As the world becomes connected, unprecedented amounts of information is being created, shared and optimized. Analog devices are turning digital, and getting smarter along the way. Your house’s old electric meter is soon to be replaced with a small computer that will tell you in real-time exactly how much energy your home is consuming, as well as coordinate with small computers in your dishwasher and refrigerator to run them in the most cost and energy efficient way possible. Thus, saving you money and the world energy. Parking meters are being outfitted with sensors that can alert you when a space is available, as well as alert a traffic cop when a meter is overdue. This saves drivers from circling endlessly to find an open spot and allows police to dedicate man power to more high-value activities than aimlessly wandering the street looking for expired meters.

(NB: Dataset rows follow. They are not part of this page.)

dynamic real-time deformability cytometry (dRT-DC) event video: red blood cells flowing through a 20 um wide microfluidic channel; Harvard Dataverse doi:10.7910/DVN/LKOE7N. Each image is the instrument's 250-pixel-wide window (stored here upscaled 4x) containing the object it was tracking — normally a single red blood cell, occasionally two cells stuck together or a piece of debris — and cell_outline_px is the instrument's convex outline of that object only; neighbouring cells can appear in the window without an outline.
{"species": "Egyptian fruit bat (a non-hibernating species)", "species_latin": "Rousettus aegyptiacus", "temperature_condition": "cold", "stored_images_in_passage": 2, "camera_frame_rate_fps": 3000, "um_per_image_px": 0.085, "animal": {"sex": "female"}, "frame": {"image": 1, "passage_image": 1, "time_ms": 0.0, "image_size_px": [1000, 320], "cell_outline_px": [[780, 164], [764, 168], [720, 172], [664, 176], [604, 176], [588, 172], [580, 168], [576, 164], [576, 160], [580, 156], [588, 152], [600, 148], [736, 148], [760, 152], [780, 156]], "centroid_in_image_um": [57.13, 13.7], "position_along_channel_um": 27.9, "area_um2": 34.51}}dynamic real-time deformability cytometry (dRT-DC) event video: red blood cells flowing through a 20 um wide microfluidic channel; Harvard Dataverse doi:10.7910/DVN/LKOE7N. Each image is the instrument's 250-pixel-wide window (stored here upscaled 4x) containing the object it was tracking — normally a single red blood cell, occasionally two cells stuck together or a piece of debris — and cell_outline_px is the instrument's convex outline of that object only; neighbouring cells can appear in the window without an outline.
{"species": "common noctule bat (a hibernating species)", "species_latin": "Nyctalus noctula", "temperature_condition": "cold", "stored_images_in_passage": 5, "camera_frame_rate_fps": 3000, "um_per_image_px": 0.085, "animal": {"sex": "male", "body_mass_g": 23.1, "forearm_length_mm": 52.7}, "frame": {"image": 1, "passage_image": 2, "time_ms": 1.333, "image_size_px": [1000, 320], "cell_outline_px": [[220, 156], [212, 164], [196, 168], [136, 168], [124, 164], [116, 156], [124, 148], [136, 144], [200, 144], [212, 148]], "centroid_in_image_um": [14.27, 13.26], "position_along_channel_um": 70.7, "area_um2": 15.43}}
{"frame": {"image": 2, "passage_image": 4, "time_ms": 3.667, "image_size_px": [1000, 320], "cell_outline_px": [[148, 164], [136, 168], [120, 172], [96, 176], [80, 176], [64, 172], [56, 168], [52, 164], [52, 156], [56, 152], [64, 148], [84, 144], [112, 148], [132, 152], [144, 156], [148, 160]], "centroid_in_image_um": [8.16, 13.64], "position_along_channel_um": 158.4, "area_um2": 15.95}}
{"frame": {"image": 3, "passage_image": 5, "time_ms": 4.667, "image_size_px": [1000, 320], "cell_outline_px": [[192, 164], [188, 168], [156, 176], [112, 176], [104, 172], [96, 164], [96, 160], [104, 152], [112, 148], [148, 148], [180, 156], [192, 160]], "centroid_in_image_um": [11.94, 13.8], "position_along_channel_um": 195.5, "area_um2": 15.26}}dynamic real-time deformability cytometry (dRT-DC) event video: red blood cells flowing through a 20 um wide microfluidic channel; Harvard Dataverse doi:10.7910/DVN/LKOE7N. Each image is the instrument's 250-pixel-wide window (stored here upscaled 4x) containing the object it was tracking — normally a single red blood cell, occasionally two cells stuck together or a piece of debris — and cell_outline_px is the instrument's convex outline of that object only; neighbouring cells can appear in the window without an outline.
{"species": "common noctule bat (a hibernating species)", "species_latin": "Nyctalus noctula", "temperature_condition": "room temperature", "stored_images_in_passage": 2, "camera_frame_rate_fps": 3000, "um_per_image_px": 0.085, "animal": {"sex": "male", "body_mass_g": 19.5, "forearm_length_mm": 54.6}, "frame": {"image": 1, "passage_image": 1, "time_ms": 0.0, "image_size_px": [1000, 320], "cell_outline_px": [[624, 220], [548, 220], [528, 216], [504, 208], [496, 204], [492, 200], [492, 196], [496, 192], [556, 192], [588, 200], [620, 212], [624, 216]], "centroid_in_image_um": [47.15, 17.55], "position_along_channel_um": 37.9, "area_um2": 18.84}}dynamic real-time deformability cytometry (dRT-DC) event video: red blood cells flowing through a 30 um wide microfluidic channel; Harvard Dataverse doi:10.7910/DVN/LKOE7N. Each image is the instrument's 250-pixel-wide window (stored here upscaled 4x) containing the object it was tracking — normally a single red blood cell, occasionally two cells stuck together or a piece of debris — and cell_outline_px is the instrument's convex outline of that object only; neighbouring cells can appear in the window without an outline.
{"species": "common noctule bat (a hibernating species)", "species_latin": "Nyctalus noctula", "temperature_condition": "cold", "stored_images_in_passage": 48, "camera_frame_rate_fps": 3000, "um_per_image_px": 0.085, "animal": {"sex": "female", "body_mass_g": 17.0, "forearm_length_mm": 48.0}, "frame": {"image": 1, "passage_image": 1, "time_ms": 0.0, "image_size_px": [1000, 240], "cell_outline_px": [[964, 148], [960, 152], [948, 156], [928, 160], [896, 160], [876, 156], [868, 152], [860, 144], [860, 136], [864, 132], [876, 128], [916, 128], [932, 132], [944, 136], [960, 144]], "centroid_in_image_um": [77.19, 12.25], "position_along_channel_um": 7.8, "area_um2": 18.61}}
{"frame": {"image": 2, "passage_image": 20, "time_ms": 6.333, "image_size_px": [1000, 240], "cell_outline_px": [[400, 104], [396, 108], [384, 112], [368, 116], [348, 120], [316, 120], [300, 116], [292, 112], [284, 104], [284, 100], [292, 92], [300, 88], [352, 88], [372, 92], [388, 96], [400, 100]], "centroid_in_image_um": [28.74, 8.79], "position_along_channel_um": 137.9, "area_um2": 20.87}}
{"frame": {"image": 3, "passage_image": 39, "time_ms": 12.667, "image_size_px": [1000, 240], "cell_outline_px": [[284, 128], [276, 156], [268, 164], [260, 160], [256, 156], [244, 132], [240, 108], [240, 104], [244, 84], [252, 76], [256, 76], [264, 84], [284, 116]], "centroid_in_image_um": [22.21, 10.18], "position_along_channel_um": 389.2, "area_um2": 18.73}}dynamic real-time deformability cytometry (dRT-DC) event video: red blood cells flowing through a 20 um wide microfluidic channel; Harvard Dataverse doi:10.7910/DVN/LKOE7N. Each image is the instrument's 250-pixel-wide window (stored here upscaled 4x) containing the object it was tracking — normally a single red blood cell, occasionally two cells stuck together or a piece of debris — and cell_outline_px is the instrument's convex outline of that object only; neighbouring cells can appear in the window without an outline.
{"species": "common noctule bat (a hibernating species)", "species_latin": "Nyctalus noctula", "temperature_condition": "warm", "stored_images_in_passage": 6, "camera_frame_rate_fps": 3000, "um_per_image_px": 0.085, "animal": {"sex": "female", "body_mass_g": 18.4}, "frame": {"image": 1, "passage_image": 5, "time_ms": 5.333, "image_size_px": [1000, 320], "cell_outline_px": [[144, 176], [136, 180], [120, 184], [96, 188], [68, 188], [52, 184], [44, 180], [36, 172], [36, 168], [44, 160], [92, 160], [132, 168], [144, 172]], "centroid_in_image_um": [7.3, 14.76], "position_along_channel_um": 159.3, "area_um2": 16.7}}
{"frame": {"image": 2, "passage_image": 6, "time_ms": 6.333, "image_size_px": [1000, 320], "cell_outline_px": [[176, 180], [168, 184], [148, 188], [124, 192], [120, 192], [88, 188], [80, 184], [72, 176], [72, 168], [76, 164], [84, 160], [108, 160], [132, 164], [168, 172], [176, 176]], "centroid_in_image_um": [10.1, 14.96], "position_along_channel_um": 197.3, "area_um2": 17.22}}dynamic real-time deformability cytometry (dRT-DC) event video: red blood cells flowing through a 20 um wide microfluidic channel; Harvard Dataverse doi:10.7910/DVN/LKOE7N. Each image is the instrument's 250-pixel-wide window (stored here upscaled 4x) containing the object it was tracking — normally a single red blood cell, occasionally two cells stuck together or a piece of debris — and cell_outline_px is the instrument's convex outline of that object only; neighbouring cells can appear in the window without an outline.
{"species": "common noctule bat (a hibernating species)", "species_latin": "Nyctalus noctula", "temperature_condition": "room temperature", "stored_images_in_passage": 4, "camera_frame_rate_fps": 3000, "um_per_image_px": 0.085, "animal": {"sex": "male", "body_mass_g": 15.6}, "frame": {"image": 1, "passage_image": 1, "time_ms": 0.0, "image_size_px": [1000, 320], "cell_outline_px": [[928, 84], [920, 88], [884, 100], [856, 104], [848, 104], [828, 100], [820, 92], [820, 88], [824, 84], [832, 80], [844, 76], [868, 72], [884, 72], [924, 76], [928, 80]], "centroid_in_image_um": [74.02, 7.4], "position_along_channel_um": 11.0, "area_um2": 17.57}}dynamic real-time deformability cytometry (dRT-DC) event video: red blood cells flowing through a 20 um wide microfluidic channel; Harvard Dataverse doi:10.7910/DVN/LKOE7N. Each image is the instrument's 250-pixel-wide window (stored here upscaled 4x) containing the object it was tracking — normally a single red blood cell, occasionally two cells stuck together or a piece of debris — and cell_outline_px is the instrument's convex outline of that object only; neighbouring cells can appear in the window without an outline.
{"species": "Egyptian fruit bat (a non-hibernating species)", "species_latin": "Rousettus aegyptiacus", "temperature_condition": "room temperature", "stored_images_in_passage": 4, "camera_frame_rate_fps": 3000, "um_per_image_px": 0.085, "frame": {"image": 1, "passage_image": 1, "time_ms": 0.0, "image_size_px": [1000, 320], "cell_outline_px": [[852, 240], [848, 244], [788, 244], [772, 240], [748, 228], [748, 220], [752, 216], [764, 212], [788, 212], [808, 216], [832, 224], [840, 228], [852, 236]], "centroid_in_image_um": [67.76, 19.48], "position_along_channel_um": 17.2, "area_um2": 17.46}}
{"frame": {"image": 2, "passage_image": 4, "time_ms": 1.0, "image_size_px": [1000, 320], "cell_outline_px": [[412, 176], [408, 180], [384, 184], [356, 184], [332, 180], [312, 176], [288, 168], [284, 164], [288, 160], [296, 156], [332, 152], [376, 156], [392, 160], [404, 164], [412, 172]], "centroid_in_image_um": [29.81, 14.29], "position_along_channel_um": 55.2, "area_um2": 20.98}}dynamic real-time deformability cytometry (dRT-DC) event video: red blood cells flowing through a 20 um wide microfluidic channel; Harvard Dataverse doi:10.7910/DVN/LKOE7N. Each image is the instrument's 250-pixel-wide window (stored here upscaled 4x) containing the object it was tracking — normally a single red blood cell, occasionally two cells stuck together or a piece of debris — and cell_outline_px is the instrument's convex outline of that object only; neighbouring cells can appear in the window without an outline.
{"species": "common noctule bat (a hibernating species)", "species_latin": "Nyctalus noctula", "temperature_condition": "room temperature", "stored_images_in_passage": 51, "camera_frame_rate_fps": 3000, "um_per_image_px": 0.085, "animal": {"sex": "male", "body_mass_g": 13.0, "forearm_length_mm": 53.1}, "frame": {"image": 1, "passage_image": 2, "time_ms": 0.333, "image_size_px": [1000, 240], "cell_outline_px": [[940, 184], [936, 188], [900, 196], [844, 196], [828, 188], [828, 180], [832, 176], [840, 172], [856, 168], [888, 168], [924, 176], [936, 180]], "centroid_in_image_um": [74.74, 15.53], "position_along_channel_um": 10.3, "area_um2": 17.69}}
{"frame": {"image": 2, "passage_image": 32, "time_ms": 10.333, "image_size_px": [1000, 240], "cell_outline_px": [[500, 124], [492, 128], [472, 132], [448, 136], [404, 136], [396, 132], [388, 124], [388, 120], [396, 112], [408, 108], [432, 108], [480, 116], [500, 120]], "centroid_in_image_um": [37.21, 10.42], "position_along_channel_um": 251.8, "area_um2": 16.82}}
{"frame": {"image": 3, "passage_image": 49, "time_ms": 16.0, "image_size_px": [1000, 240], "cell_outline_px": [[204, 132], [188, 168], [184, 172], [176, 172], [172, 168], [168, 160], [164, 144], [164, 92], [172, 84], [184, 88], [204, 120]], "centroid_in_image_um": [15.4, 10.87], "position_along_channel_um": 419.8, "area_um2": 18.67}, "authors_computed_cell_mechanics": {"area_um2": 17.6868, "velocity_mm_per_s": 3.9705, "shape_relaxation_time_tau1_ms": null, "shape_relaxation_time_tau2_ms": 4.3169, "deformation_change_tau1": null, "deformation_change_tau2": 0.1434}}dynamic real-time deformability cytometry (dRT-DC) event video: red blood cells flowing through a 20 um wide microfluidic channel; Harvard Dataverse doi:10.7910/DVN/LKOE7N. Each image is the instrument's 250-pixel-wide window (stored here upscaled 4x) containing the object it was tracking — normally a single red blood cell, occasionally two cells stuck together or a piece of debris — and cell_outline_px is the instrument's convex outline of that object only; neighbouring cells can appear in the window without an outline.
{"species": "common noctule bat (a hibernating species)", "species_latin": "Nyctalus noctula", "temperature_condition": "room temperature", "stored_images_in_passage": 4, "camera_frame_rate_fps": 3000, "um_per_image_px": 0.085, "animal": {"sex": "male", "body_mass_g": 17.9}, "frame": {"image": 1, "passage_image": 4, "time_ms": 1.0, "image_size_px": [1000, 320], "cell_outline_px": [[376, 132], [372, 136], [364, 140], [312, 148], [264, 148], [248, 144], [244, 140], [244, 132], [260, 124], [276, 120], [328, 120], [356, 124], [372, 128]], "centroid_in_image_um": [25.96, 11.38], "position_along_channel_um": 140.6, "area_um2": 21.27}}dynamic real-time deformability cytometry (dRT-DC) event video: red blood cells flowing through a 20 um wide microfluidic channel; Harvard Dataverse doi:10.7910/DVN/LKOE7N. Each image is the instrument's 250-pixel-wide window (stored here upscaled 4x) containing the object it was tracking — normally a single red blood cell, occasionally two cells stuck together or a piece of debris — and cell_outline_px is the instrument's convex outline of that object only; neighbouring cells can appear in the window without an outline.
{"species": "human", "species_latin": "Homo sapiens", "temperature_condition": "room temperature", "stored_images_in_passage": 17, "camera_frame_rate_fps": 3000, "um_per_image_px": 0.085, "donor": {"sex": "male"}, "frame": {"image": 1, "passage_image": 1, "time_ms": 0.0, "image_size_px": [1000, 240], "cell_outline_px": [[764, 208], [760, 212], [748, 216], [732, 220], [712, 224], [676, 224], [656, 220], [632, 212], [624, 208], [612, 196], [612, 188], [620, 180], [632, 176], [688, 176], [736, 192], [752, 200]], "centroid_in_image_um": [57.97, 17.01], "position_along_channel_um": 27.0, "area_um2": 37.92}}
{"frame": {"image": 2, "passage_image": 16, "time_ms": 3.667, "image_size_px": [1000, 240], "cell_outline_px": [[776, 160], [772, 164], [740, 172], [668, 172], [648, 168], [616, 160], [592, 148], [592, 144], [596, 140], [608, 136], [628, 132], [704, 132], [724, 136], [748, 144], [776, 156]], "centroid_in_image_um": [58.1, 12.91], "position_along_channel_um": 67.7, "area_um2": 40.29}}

The successful companies of tomorrow will take advantage of new information and technology to do what they do today better, smarter. Over a series of posts, I’d like to highlight some media companies that are doing just that
Shout Out for Being Smarter, part 2: Zynga
(See: Shout Out for Being Smarter, part 1: Live Nation)
On Monday, Zynga’s stock touched a new low of $8.00 and is currently trading at $8.33, down almost 16% from its IPO in December. But I don’t want to talk about the company’s stock performance. I want to talk about how this company is able to convince enough people to trade real money for fake goods that they can command a nearly $6 BILLION market cap (whether or not $6B is a fair price is a conversation for another day). They do it by being extremely smart. And I’ll tell you how…
For those that don’t know, Zynga is the Silicon Valley darling that makes “casual” games that are built mostly on Facebook and involve simple concepts like building a farm or playing a mobster. These games are free and simple enough that anyone can play. The company makes money (1) by advertising and (2) by selling “virtual goods”. Virtual goods are little in-game tools and trinkets such as a new shovel for your virtual farm or a horse for your virtual barn. These virtual goods set you back a dollar or two. It all sounds a little unsophisticated, right? Well, Zynga made $600M in revenue last year and is currently worth more than video game giants like Electronic Arts and Take Two Interactive. The company’s approach is anything but unsophisticated.
Zynga makes money by utilizing massive scale analytics to understand every minute detail of how people interact with their games. They stream user data from the 10M a day playing a Zynga product and test and analyze every aspect of the game. They employ copious A/B testing to determine which elements drive the highest response and engagement. Every scene, every character, every color, every movement is tested. For anyone in web development, this is nothing new, but Zynga is able to do it at massive scale, with massive variety in the data they collect, and do it fast. When people talk about using Big Data, Zynga is a prime example. Zynga really shines when it comes to knowing exactly where in a game a player is at anytime and offering the exact right incentive to buy just the right virtual good. This is how they’re able to generate an average of $0.06 per user per day. That may not sound like much, but remember this is 10M people a day, every day, playing a free game.
Zynga has famously said they are an analytics company masquerading as a gaming company. In an industry that is dominated by creative license and gut reaction, they are using cold hard facts to make predictive decisions that drive real revenues. For any entertainment company there should be a balance between art and science, and Zynga has recently stated that they may over emphasize data at the expense of creative instinct. However, as Zynga’s phenomenal growth indicates, there is plenty of room for creative content companies to figure out smarter ways of running their business.